• _Problem details_: In the data below, find the line with "customers can find" and the line with "products on demand instead of in", then restate both and every line between them exactly, minus the pictures.

(Extracted page text data)
######

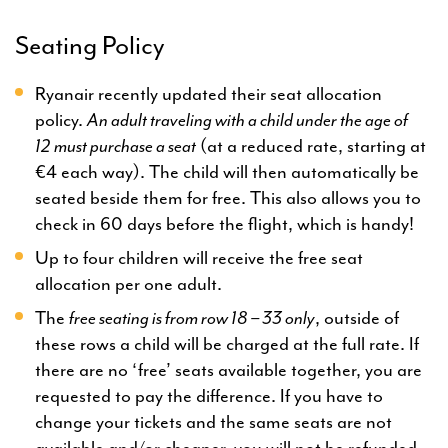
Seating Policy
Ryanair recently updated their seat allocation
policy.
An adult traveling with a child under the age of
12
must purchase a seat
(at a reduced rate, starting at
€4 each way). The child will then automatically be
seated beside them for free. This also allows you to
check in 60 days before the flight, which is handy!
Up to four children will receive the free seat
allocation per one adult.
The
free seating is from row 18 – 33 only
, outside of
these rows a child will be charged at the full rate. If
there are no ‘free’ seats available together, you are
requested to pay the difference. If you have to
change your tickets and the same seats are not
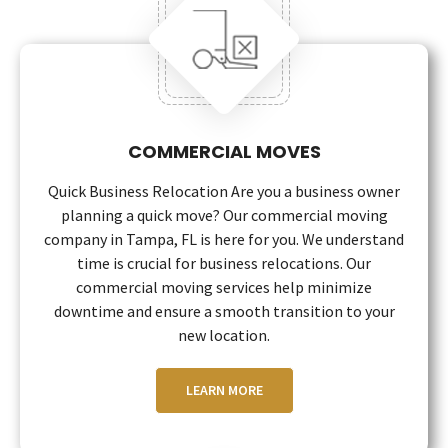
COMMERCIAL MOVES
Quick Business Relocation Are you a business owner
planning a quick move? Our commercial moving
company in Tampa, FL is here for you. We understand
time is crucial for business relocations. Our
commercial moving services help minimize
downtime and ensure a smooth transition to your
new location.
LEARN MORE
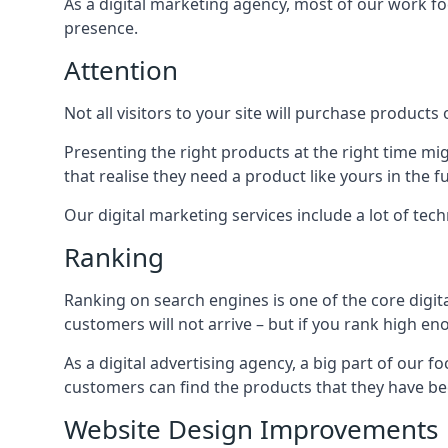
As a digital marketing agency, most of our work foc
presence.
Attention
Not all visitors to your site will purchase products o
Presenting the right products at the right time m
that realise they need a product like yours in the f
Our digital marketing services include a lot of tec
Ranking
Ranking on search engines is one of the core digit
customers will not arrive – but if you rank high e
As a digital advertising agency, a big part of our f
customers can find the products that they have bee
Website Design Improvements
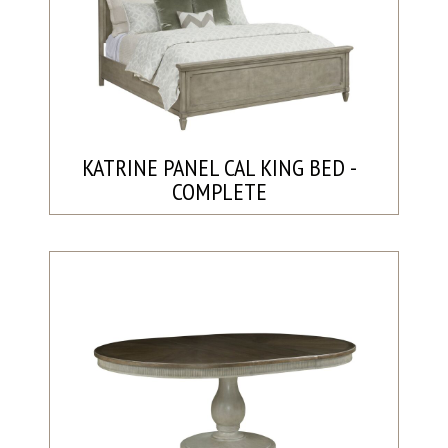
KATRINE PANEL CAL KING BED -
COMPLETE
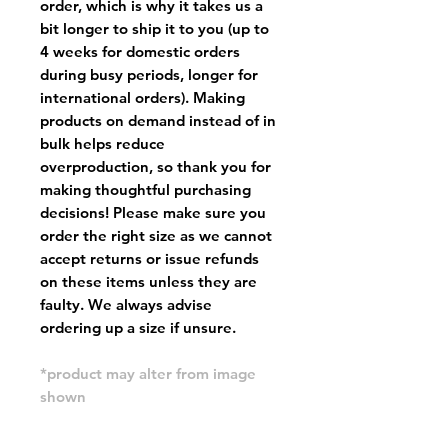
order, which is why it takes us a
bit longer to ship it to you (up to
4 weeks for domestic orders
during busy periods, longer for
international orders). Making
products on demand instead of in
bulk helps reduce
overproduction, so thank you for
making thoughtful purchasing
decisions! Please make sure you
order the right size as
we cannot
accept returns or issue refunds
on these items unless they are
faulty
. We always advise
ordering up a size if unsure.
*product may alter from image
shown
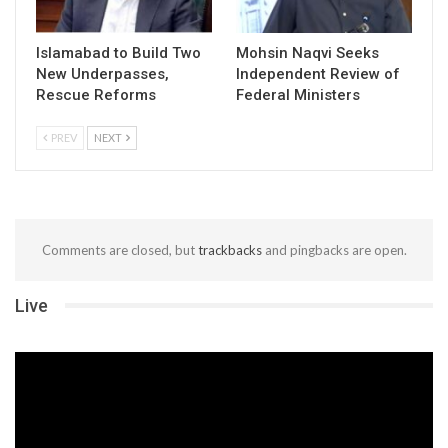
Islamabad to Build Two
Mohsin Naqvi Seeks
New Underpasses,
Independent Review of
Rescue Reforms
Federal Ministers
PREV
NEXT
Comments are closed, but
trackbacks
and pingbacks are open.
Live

######

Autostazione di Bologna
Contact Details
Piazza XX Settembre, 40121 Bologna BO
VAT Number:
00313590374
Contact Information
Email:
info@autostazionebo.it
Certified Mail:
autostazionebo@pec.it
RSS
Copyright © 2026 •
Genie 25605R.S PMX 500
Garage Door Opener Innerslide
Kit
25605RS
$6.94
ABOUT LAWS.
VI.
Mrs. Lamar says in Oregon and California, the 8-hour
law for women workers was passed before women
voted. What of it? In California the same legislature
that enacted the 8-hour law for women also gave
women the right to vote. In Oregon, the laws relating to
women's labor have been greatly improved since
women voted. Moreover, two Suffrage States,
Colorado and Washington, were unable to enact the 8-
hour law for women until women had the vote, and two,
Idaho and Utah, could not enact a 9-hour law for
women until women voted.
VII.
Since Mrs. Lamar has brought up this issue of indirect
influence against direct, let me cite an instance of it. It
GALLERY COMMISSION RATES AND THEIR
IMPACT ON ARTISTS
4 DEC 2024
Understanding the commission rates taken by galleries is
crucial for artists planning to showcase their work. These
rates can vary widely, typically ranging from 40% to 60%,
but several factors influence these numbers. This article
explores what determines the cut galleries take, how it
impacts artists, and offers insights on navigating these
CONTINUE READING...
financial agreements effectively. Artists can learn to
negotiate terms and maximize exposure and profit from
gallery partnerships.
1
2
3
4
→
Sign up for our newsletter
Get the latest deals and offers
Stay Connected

######

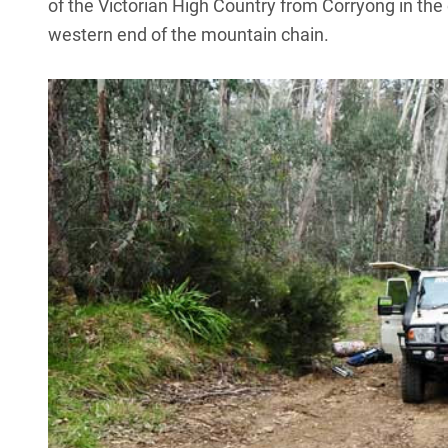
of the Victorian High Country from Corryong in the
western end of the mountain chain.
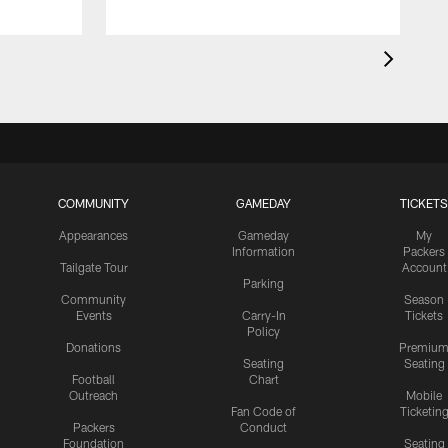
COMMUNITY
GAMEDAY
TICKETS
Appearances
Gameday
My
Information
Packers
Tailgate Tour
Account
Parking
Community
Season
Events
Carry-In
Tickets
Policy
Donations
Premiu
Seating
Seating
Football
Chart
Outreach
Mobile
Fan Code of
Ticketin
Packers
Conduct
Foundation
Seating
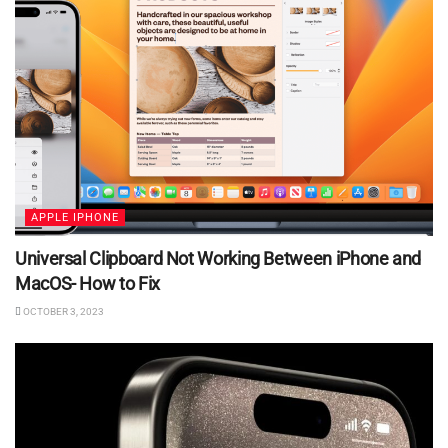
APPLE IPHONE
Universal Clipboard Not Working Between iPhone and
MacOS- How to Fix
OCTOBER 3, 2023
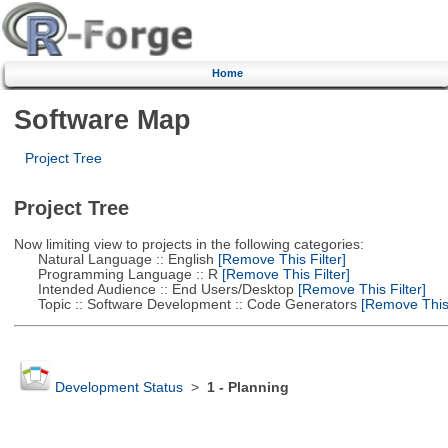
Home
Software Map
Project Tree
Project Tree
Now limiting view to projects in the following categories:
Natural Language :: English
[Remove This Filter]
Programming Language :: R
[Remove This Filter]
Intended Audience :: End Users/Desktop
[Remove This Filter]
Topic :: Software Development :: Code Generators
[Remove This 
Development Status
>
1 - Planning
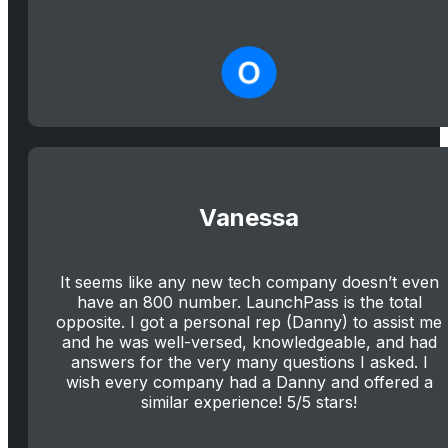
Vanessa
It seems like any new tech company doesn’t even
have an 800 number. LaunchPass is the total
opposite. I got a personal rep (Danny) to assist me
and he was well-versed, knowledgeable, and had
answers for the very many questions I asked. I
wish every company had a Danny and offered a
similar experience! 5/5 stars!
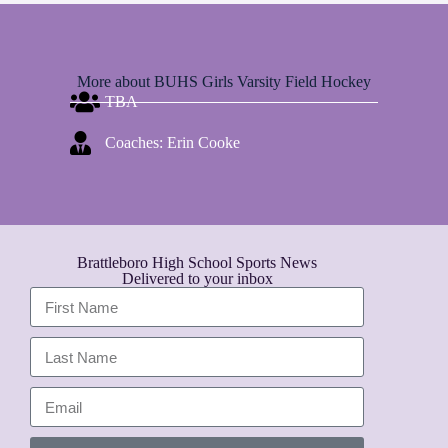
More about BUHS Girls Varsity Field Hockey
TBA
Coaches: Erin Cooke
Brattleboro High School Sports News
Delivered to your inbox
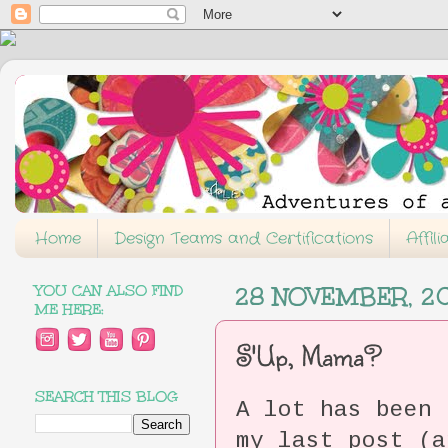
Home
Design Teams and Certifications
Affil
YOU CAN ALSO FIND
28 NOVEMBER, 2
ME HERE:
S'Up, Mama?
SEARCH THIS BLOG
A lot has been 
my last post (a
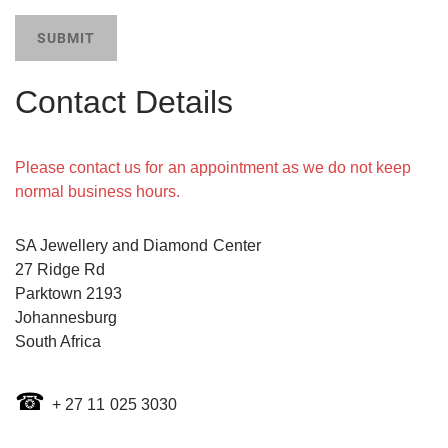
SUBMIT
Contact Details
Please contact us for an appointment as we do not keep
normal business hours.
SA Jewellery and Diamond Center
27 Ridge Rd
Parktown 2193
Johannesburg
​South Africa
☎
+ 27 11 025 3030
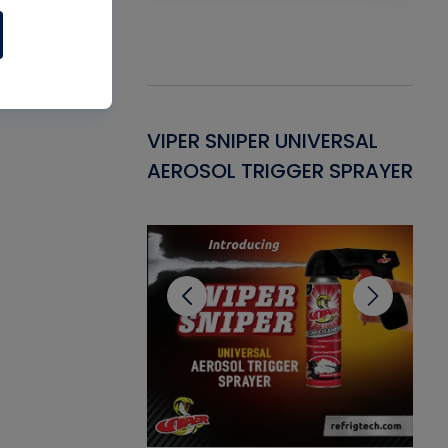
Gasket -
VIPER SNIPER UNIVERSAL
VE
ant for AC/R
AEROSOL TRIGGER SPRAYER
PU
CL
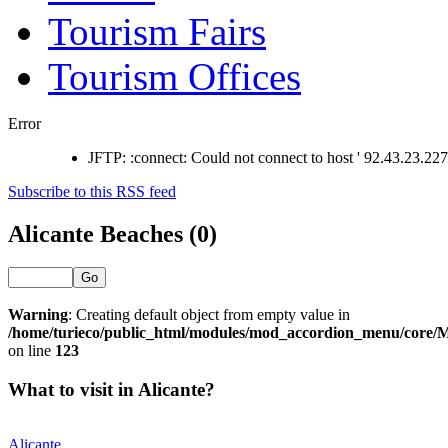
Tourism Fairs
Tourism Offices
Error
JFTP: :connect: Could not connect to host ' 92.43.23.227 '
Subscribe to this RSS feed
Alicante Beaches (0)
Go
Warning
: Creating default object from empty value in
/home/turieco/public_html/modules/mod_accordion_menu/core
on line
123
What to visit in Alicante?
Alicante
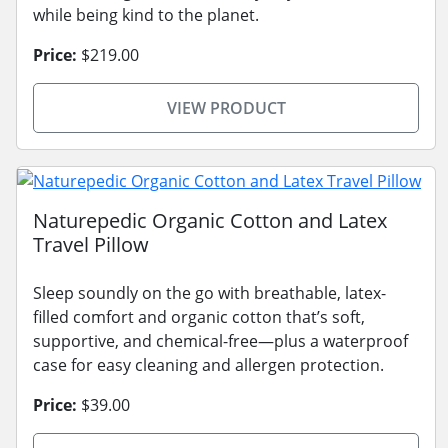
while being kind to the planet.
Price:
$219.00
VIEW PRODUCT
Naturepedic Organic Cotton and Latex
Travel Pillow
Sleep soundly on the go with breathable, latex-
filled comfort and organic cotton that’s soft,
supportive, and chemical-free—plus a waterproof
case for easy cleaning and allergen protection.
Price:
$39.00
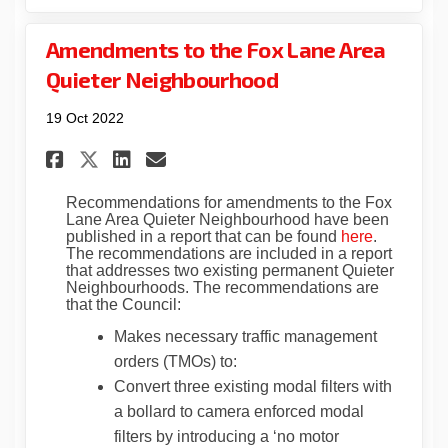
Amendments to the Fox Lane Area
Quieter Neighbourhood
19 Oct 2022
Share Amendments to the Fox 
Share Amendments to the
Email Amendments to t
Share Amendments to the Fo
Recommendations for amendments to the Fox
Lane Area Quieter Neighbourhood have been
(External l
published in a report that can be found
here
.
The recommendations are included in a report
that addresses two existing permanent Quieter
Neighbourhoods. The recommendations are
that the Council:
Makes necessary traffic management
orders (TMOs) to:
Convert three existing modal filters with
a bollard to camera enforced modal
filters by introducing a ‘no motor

######

• _Result_:
customers can find the products that they have bee
Website Design Improvements
KATRINE PANEL CAL KING BED -
COMPLETE
order, which is why it takes us a
bit longer to ship it to you (up to
4 weeks for domestic orders
during busy periods, longer for
international orders). Making
products on demand instead of in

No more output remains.